Spring Days. By George Moore. (Vizetelly and Co.)—We cannot but
regret that a literary artist of such undoubted power as the creator of Gwynnie Lloyd in "A Modern Lover," should
think it his duty to persevere in writing " realistic " novels. His preface to Spring Days, too, breathes a spirit of defiance to his critics which suggests the danger of his allowing self-respect as an artist to degenerate into aggressive egotism. Spring Days is, more- over, not relieved, as was even "A Drama in Muslin," with pas- sages of possibly too ambitious yet powerful description. We are, indeed, informed that the least vulgar of the decidedly vulgar, flirting, tennis-playing, eating—and drinking—daughters of the helpless Mr. Brookes was "a woman of Poe or Baudelaire ; and Carpeau would have loved her for a model, as she stood listening to her sister who fidgeted about the banisters." But this and one or two other passages are—or at least seem to be—bits of French pedantry. The descriptions of the daily life of the Brookes girls, and the story of the drifting of Frank Eseott, the nephew of an Irish Peer, and naturally a lad of good disposition, into love, and finally, apparently, into marriage with a barmaid, have the look of realism about them.

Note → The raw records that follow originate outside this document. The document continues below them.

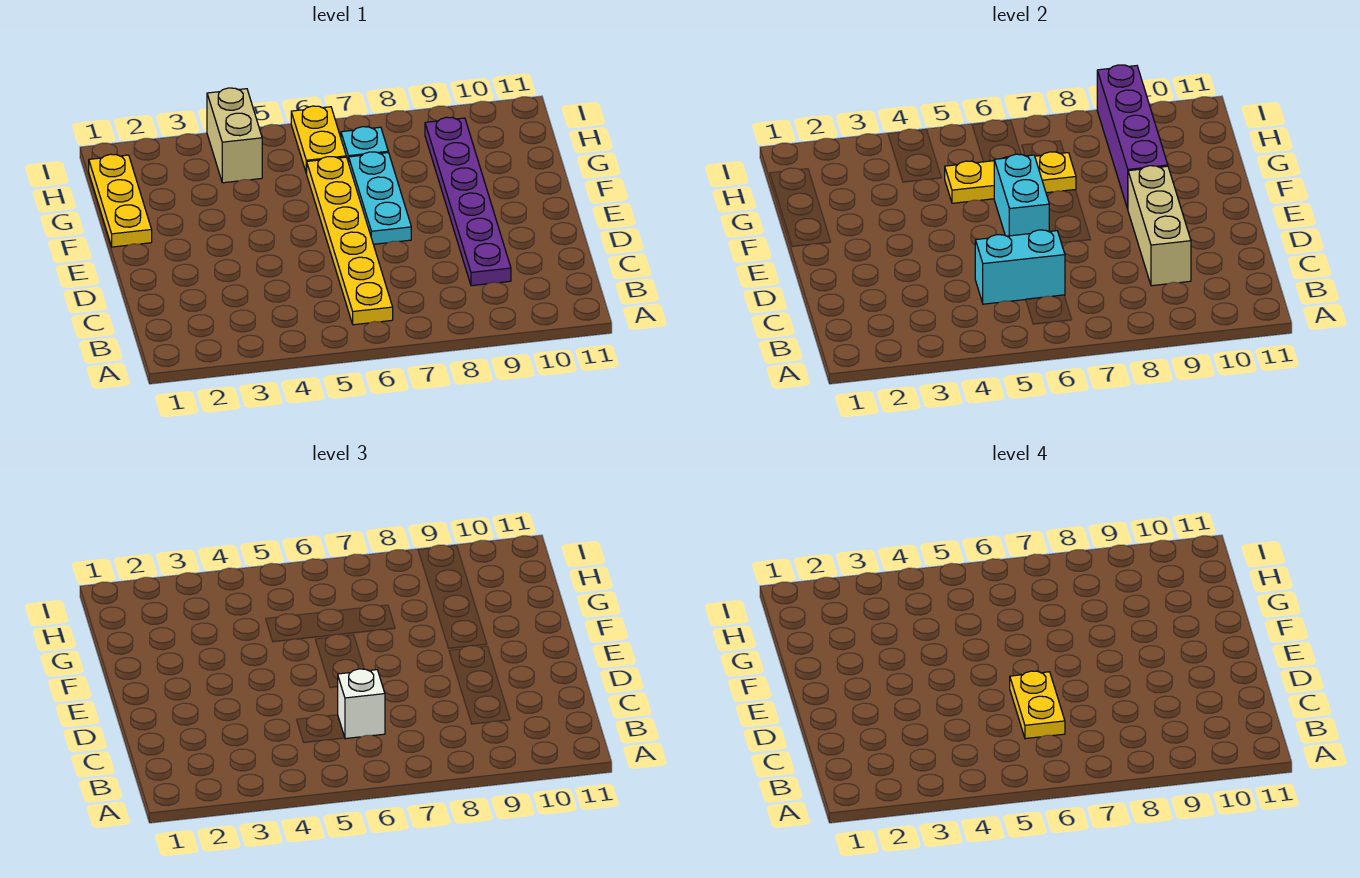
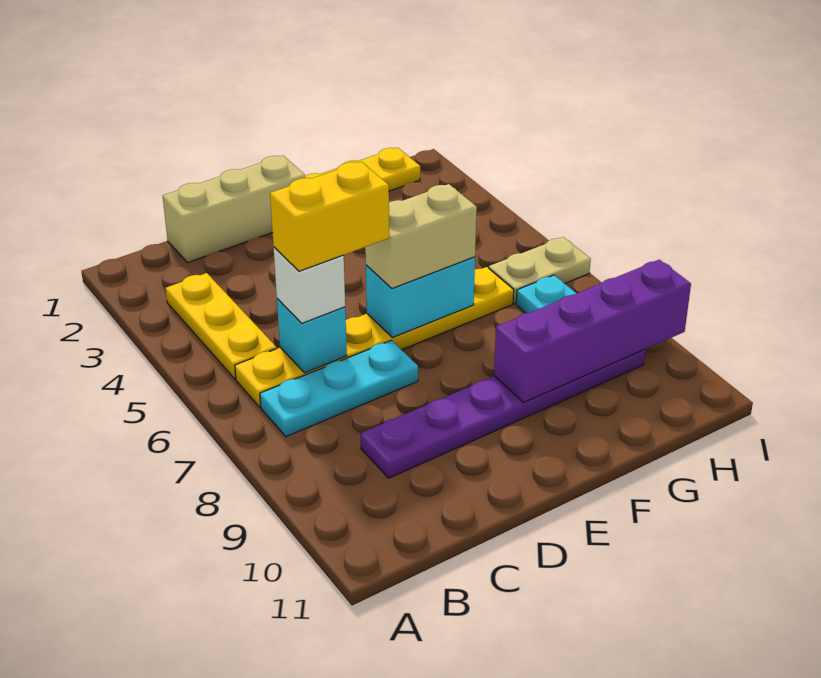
cyan 1x2 brick [975,230,1065,304] -> cyan 1x1 brick [277,299,347,373]
yellow 1x2 plate [1010,671,1065,739] -> yellow 1x2 brick [270,162,389,271]
tan 1x3 brick [1128,166,1191,286] -> tan 1x3 brick moved to [163,156,305,262]
cyan 1x3 plate [349,152,411,244] -> cyan 1x3 plate moved to [260,340,418,436]
yellow 1x3 plate [945,152,1076,203] -> yellow 1x3 plate moved to [166,273,277,379]
tan 1x2 brick [207,88,262,183] -> tan 1x2 brick moved to [365,184,477,289]
yellow 1x2 plate [291,106,346,173] -> tan 1x2 plate [489,237,591,304]

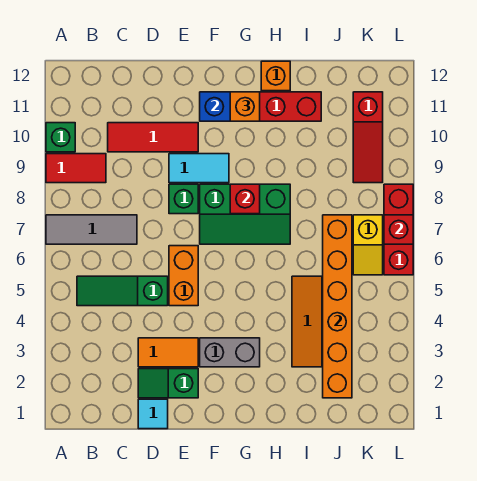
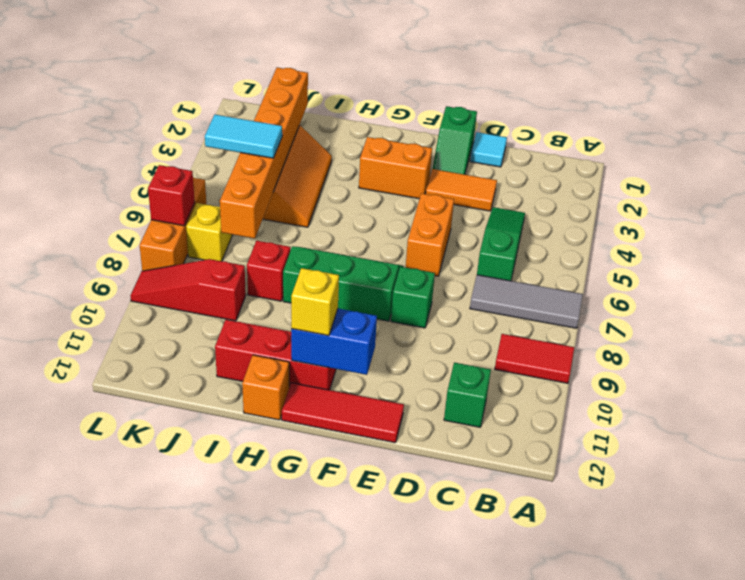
green 1x1 brick [46,123,75,152] -> green 1x1 brick moved to [444,363,491,427]
green 1x3 slope [77,276,168,306] -> green 1x3 slope turned to [477,207,525,281]
red 1x3 tile [108,123,198,152] -> red 1x3 tile moved to [282,383,404,443]
green 1x2 slope [138,369,198,398] -> green 1x2 slope turned to [433,106,477,174]
cyan 1x2 tile [169,154,229,183] -> cyan 1x2 tile moved to [205,114,282,158]
grey 1x2 brick [200,338,260,367] -> orange 1x2 brick [359,137,432,199]
red 1x1 brick [230,184,260,214] -> red 1x1 brick moved to [247,241,290,301]
orange 1x1 brick [230,92,260,121] -> yellow 1x1 brick [291,268,339,336]
red 1x3 slope [353,92,383,183] -> red 1x3 slope turned to [131,259,246,321]
red 1x3 brick [384,184,413,275] -> orange 1x3 brick [140,178,206,271]

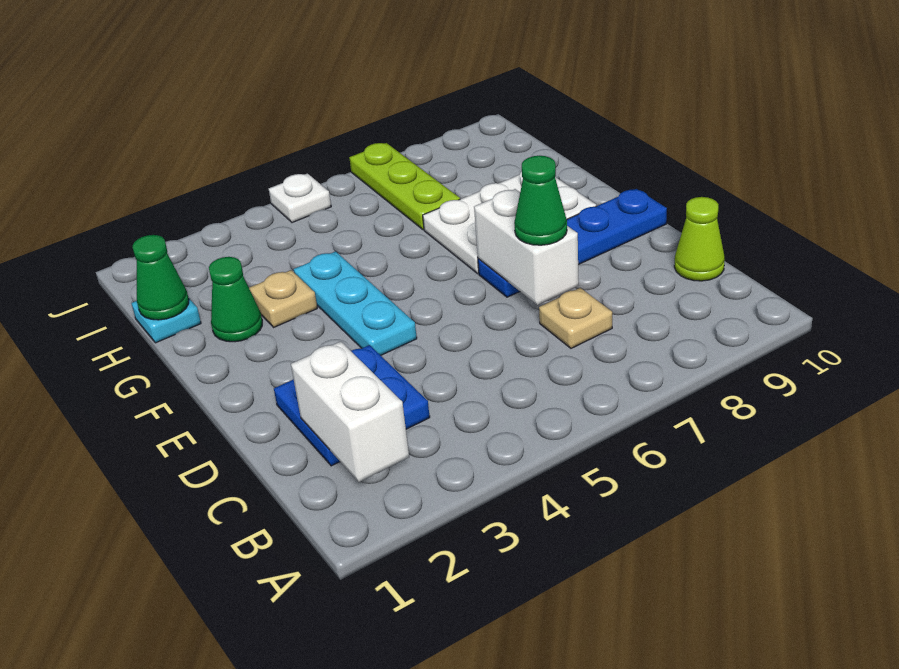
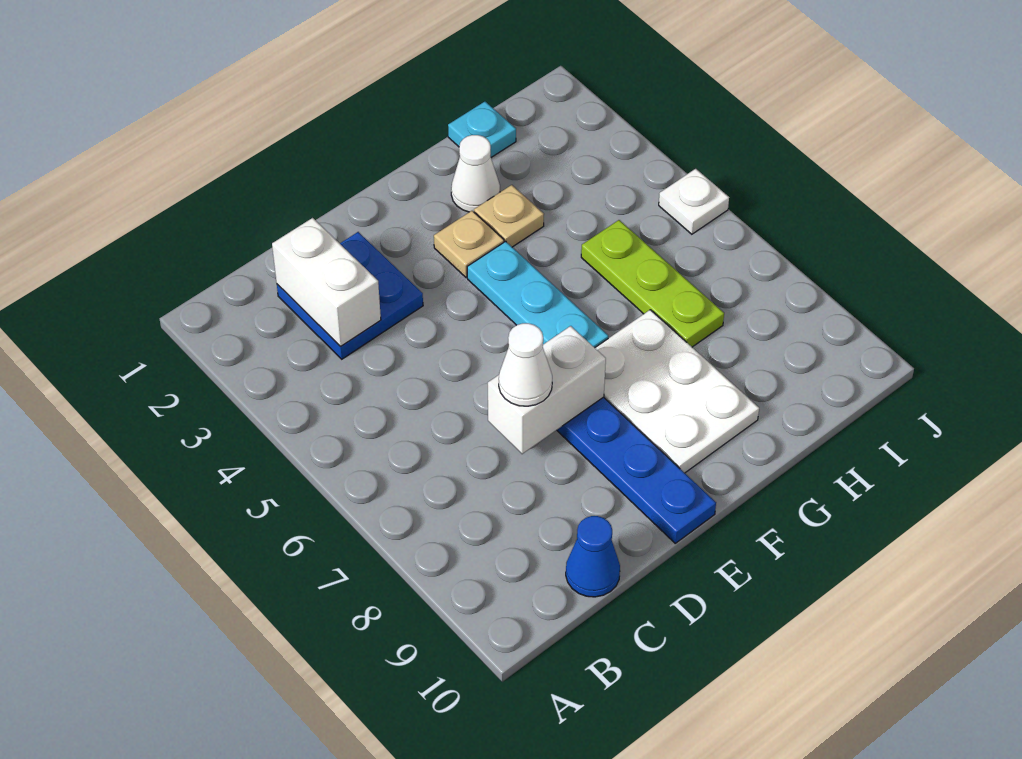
white 1x2 brick [291,341,409,482] -> white 1x2 brick turned to [272,218,381,347]
tan 1x1 plate [539,288,612,348] -> tan 1x1 plate moved to [434,211,504,277]
lime 1x1 cone [674,197,725,281] -> blue 1x1 cone [566,516,620,597]
green 1x1 cone [514,156,567,245] -> white 1x1 cone [499,323,552,406]
cyan 1x3 plate [294,251,417,355] -> cyan 1x3 plate turned to [467,241,608,348]
green 1x1 cone [209,257,262,342] -> white 1x1 cone [451,135,500,212]
green 1x1 cone [133,235,189,320] -> none
lime 1x3 plate [349,143,460,230] -> lime 1x3 plate turned to [581,220,724,347]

It is to be hoped, however, that even barmaids are not in the habit of answering ruffianly admirers in the revolting manner in which one of them is represented as replying in this book. Spring Days is, it seems, a " prelude " to "Don Juan." We trust, for the sake of Mr. Moore's future repu- tation as a novelist, that it is also a prelude to something in every sense better.